Considered one the Renaissance highest achievements in the field of graphic arts, Sandro Botticelli’s cycle of ninety-three drawings illustrating Dante’s Divine Comedy constitutes also one of the great master’s most mysterious endeavors. Likely executed for Lorenzo di Pierfrancesco de’ Medici, the cycle has suffered a divided history: Seven leaves are preserved in the Biblioteca Apostolica in the Vatican, and a larger group of eighty-five sheets was cannily bought from the Duke of Hamilton for the Kupferstichkabinett of the Royal Museum in Berlin by its director Friedrich Lippmann in 1882. Dr. Dagmar Korbacher (Director, Kupferstichkabinett, Berlin State Museums) will outline the incredible journey and sensational sale of of these rarely exhibited drawings, while Dr. Furio Rinaldi (Curator, Fine Arts Museums of San Francisco) will illustrate what place the breath-taking Dante series plays within Botticelli’s evolution as a painter and draftsman.
Furio Rinaldi is curator of drawings and prints at the Achenbach Foundation for Graphic Arts, The Fine Arts Museums of San Francisco’s department of works on paper.

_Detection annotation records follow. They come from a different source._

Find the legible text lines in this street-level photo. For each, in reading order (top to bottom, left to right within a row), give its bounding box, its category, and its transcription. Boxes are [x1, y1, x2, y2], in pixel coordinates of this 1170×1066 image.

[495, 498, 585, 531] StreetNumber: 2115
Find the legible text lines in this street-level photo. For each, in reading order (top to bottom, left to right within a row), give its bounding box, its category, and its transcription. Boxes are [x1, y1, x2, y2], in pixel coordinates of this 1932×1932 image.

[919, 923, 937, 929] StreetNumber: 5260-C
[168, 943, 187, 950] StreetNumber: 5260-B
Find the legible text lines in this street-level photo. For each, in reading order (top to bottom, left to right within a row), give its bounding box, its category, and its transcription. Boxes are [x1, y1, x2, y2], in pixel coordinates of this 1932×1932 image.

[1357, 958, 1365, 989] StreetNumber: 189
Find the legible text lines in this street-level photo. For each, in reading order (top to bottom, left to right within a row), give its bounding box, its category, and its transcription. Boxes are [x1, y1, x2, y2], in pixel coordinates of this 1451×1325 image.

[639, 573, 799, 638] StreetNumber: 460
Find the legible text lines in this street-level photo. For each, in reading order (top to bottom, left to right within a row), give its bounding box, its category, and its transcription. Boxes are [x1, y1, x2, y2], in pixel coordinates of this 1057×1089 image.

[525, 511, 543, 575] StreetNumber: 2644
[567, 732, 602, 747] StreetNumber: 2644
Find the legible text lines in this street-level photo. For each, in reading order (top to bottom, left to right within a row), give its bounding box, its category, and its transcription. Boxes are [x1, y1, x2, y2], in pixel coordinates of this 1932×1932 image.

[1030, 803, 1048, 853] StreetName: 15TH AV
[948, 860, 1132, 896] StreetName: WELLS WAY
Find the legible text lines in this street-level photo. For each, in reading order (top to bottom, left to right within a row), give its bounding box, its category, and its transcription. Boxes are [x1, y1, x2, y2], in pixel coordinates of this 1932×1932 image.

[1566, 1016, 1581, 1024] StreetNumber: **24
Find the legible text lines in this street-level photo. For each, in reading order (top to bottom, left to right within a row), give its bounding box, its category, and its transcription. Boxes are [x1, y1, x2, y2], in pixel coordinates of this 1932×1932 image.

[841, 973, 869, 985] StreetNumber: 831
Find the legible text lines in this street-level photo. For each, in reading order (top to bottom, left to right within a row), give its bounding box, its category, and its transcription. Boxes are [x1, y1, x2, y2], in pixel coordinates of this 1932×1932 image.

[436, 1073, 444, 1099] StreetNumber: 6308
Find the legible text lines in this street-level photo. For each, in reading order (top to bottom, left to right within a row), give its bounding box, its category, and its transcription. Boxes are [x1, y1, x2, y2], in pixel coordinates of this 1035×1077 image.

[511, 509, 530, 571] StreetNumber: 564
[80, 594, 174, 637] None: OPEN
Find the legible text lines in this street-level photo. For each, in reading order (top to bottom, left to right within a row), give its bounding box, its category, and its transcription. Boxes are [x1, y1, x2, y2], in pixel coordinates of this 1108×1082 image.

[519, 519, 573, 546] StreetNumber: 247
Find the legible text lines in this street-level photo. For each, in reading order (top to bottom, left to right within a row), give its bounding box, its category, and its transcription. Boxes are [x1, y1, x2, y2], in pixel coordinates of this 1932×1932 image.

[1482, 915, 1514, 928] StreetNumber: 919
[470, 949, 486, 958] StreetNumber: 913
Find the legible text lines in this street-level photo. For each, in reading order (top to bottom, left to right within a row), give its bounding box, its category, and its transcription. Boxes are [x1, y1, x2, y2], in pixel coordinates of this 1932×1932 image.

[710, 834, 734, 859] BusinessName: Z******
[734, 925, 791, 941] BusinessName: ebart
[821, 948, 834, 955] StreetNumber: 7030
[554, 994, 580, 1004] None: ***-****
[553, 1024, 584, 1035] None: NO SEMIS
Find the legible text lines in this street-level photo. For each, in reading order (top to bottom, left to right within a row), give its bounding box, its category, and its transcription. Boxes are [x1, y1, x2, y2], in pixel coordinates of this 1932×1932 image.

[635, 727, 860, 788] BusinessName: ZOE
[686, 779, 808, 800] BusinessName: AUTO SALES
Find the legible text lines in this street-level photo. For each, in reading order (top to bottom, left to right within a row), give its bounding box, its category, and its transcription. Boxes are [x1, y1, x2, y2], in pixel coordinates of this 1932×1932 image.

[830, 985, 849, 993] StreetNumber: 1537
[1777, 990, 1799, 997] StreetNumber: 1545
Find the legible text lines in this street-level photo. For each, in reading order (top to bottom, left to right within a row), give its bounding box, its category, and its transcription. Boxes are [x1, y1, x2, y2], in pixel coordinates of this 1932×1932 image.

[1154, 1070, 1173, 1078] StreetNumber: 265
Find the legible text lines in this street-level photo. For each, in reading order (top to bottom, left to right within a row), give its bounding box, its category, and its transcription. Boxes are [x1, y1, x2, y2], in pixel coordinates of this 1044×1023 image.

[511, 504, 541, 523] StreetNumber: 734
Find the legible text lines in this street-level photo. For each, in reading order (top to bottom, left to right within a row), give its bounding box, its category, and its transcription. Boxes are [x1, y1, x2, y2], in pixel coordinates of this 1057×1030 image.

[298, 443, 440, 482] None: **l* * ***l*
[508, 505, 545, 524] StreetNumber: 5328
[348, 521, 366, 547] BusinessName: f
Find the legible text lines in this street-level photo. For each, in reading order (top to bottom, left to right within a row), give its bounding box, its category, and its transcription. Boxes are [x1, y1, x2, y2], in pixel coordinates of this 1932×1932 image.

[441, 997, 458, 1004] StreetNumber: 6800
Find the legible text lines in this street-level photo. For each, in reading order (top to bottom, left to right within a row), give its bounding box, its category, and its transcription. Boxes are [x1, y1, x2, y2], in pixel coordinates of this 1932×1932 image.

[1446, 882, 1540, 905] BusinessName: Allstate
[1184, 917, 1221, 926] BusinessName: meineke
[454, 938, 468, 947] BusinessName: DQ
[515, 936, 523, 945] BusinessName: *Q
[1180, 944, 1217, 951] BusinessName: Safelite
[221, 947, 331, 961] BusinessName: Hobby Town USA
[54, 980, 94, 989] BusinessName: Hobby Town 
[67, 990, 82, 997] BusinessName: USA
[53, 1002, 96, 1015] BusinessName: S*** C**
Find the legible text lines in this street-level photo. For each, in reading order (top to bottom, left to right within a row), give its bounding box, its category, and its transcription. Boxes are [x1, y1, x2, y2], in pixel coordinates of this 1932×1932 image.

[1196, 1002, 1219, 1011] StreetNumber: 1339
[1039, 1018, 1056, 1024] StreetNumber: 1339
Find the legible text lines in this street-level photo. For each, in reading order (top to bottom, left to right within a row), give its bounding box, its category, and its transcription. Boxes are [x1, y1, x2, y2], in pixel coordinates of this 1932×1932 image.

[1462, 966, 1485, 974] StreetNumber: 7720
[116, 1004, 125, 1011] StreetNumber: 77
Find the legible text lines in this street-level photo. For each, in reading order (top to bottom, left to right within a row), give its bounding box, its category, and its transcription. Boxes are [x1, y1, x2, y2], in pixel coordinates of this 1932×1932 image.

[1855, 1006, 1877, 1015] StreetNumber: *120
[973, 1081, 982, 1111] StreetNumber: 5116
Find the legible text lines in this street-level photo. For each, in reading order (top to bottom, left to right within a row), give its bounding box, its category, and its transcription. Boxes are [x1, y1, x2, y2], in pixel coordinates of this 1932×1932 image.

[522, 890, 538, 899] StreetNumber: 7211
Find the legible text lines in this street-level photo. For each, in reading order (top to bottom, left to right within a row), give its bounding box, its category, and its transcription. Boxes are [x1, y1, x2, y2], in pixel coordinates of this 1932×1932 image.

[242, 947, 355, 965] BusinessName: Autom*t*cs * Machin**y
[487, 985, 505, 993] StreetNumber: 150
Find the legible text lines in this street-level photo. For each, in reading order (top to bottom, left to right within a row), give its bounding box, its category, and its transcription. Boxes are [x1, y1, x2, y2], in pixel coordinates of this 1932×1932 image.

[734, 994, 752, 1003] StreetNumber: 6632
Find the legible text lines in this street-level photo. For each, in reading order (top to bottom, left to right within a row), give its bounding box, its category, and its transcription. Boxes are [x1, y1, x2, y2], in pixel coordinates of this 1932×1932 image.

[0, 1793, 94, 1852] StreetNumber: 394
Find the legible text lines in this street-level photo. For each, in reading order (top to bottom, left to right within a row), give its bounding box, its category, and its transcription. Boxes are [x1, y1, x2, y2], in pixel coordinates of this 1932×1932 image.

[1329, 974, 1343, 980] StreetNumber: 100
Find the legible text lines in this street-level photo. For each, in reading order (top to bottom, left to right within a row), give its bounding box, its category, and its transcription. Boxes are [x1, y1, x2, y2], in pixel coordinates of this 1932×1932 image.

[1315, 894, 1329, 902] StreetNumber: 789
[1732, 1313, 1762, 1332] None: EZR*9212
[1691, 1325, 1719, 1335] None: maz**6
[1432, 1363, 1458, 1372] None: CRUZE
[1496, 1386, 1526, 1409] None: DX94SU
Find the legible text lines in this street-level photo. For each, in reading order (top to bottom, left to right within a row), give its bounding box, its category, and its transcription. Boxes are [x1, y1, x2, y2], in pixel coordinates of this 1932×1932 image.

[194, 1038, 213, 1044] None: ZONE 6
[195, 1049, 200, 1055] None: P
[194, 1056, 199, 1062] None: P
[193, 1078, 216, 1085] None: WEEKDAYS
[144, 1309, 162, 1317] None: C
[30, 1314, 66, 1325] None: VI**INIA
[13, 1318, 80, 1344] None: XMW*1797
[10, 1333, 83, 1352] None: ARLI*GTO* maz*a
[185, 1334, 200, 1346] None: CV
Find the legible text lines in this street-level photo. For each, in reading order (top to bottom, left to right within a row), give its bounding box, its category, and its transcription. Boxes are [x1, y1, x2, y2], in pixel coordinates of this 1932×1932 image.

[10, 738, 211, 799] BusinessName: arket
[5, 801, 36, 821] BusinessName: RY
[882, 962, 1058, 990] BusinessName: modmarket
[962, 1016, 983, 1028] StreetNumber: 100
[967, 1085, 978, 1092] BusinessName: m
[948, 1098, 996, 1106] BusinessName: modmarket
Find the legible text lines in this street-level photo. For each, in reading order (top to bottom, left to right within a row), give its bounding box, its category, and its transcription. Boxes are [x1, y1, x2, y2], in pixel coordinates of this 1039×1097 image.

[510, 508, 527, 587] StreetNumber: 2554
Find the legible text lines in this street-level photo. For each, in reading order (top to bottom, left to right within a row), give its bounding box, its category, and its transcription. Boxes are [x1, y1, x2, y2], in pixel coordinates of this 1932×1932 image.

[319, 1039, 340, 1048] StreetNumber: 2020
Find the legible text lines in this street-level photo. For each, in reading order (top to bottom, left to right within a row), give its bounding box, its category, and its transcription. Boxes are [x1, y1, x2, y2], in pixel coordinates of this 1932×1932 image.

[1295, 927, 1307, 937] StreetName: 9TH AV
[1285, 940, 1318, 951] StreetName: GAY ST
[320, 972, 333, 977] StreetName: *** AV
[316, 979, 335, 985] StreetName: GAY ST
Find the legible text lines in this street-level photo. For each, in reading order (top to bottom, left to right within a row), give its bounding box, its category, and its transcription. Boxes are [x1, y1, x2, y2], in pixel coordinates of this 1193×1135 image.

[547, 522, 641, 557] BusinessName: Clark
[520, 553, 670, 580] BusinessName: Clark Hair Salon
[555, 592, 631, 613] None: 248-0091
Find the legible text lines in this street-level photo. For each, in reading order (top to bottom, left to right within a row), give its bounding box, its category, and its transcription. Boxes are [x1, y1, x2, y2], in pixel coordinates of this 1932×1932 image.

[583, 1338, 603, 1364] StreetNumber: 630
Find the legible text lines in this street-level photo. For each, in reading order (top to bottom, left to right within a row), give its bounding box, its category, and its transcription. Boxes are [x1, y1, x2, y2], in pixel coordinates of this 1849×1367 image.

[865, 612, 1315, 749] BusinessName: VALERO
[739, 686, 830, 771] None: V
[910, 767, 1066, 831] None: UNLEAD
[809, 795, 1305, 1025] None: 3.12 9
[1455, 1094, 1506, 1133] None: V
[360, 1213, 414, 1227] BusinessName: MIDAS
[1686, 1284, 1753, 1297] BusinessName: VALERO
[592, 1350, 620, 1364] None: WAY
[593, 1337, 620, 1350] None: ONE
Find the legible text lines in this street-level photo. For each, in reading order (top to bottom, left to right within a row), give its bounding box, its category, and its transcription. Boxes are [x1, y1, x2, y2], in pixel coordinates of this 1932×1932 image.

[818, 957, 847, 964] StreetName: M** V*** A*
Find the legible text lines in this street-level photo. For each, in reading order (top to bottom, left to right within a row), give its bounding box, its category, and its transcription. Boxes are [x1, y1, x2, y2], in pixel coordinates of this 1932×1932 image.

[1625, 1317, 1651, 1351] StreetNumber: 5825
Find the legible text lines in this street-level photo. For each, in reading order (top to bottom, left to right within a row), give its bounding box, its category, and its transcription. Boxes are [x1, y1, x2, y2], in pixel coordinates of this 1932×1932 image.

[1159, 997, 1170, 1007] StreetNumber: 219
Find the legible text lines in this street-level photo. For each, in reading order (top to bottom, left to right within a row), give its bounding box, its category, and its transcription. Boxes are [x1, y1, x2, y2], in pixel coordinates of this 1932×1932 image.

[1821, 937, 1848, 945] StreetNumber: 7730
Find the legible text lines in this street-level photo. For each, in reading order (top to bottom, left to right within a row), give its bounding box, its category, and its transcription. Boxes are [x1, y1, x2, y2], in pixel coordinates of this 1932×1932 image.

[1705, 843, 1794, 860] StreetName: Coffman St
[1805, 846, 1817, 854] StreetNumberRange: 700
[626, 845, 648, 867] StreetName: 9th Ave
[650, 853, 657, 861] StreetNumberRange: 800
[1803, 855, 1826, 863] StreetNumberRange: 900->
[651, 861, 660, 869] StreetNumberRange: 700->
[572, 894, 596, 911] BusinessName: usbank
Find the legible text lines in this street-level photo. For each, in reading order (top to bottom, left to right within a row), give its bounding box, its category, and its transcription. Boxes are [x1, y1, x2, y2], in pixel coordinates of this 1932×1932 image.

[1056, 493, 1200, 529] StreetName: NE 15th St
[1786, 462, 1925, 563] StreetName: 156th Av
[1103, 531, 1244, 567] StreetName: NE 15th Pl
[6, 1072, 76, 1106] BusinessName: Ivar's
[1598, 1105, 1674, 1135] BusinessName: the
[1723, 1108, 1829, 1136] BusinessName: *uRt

Most recently, Dr. Rinaldi was Associate Vice President and specialist of Old Master drawings at Christie’s, New York.
Dagmar Korbacher is director of the Kupferstichkabinett of the Berlin State Museums, Germany’s largest collection of prints and drawings. She studied art history, Italian literature and classical archaeology at the Catholic Universities of Eichstätt and Milan.